__ASSIGNMENT__.
Scan the material and copy every line in which "lines" appears.
[[ EXERCISE DATA open ]]
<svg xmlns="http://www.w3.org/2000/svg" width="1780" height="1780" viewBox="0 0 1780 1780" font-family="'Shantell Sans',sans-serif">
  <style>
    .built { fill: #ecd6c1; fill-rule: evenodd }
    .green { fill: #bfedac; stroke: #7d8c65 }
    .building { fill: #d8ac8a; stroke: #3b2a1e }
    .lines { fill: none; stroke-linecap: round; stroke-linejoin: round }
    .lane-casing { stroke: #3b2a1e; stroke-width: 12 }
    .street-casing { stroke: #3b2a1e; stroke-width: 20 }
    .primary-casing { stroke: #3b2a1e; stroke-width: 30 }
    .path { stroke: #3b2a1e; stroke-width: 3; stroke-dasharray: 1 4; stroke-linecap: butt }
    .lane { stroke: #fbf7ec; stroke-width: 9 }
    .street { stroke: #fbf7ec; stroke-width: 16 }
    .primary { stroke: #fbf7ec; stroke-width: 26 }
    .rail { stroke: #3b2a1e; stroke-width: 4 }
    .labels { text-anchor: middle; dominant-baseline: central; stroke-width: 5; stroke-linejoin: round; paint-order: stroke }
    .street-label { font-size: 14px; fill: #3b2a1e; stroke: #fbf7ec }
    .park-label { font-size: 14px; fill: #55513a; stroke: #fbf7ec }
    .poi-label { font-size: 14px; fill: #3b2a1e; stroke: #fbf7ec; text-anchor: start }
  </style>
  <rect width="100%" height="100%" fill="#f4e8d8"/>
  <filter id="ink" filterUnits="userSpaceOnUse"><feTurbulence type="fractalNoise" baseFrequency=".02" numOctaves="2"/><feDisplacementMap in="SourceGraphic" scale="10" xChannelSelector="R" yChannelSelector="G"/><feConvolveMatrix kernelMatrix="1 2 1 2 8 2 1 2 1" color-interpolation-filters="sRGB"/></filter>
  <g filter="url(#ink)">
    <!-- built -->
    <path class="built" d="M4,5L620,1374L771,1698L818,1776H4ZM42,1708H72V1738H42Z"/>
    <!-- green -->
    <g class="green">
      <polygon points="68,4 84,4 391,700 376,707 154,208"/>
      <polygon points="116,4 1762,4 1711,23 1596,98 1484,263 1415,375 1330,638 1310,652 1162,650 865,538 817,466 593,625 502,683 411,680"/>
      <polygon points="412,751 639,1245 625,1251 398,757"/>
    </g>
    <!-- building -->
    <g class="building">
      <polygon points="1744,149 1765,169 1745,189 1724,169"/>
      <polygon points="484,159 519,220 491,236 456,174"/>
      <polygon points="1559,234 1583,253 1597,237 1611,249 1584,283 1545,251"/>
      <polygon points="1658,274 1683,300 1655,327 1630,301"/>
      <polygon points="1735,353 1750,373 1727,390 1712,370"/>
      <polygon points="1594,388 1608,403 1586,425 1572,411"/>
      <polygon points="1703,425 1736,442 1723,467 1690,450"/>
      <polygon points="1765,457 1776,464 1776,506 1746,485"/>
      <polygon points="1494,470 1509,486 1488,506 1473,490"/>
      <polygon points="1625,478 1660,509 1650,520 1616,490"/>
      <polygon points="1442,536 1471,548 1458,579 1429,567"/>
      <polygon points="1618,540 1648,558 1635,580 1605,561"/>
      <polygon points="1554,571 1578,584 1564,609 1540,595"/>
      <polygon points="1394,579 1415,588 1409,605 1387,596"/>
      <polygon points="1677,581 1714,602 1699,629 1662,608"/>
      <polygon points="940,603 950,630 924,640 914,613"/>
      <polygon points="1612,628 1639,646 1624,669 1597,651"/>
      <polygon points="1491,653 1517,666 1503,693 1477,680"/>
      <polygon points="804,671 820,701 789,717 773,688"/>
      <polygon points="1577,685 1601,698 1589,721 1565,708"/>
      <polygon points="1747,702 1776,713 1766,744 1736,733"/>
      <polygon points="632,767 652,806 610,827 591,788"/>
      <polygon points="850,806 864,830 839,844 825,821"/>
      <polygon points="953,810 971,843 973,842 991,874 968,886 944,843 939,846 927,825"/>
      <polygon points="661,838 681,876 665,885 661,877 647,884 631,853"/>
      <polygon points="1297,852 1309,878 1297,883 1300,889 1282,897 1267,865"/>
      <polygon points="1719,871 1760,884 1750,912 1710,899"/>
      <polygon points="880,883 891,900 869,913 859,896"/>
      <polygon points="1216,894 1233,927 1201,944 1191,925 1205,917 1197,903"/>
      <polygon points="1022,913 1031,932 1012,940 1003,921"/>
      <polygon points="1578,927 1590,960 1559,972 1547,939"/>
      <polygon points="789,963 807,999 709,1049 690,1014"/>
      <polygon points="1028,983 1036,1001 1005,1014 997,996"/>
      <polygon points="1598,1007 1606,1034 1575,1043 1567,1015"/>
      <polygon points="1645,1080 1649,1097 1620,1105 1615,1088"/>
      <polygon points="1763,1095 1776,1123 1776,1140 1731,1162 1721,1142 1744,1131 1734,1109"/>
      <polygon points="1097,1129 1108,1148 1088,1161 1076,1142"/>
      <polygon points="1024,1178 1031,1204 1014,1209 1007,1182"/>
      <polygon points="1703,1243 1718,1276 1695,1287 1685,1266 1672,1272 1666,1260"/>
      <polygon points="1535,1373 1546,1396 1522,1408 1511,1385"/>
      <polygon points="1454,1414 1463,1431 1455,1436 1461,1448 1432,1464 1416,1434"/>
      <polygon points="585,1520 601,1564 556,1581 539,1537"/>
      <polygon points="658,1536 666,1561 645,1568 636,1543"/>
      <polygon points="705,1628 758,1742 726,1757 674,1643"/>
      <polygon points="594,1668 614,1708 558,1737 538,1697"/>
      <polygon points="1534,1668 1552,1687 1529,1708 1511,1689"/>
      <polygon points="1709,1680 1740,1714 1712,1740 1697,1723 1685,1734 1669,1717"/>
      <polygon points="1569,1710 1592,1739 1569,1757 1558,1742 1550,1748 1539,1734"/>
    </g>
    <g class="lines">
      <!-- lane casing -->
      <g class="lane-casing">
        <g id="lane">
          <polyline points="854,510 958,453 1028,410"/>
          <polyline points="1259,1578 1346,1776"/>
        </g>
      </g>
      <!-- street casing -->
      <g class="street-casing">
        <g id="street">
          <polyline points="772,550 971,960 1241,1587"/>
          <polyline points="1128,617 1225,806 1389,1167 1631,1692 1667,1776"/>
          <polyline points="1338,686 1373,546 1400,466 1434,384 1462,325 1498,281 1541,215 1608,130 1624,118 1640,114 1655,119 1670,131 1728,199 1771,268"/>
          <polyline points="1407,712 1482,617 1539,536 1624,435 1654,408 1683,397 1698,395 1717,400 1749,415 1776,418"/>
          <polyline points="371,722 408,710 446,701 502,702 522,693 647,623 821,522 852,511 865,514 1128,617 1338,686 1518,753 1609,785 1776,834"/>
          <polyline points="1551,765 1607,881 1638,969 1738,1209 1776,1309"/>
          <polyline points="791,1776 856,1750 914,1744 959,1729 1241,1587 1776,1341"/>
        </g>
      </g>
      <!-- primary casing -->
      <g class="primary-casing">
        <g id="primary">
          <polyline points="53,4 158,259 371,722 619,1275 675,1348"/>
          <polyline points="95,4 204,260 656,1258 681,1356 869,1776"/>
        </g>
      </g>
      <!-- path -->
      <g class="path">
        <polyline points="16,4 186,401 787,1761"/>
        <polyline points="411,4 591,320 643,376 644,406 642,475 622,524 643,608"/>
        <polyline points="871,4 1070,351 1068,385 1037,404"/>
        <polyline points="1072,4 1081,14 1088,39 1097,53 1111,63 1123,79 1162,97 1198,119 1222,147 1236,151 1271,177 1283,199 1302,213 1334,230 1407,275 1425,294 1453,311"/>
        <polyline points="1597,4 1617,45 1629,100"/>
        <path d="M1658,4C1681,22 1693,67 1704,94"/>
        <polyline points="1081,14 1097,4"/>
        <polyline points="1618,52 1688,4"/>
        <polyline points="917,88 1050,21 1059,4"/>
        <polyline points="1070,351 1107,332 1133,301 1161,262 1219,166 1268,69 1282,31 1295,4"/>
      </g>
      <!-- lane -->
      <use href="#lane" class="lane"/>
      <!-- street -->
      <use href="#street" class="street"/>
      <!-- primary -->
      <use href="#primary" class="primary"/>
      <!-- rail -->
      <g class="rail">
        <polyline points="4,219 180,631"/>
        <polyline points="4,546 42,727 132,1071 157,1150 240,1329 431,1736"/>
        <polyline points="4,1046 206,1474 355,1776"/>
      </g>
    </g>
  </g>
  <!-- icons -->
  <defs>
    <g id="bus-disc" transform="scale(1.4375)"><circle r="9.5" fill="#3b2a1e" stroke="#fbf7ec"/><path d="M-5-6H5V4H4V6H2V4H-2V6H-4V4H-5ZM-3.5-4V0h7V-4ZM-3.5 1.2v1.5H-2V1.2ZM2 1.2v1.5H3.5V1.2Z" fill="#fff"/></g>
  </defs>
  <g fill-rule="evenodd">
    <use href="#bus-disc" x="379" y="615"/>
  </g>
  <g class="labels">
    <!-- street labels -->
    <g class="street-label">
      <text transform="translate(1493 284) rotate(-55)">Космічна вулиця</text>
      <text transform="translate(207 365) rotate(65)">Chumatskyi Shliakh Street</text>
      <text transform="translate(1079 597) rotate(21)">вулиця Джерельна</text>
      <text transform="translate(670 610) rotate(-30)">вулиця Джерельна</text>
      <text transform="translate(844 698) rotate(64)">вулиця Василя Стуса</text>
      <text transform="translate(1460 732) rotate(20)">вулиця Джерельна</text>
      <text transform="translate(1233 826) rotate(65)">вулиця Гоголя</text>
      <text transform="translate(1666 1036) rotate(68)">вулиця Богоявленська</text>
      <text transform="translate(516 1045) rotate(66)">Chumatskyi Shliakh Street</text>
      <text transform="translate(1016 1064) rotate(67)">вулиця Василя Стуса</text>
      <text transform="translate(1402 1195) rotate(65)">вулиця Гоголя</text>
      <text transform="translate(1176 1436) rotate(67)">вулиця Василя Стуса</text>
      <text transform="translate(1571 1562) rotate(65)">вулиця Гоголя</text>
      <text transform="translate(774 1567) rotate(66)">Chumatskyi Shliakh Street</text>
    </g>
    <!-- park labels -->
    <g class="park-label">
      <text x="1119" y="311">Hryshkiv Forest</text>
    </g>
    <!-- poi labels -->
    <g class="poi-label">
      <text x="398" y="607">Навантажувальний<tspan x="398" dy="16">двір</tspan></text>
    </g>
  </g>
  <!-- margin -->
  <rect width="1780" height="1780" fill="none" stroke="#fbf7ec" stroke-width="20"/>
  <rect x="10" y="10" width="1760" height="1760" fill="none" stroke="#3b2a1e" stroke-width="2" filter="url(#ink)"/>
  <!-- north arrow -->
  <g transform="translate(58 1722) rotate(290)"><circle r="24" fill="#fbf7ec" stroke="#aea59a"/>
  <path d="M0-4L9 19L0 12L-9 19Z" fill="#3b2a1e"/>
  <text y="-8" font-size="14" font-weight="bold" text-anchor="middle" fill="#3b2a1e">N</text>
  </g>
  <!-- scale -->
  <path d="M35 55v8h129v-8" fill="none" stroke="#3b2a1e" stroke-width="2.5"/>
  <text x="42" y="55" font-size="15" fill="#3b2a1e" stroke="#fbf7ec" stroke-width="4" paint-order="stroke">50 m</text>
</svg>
[[ EXERCISE DATA closed ]]
__RESULT OF THE TASK__.
    .lines { fill: none; stroke-linecap: round; stroke-linejoin: round }
    <g class="lines">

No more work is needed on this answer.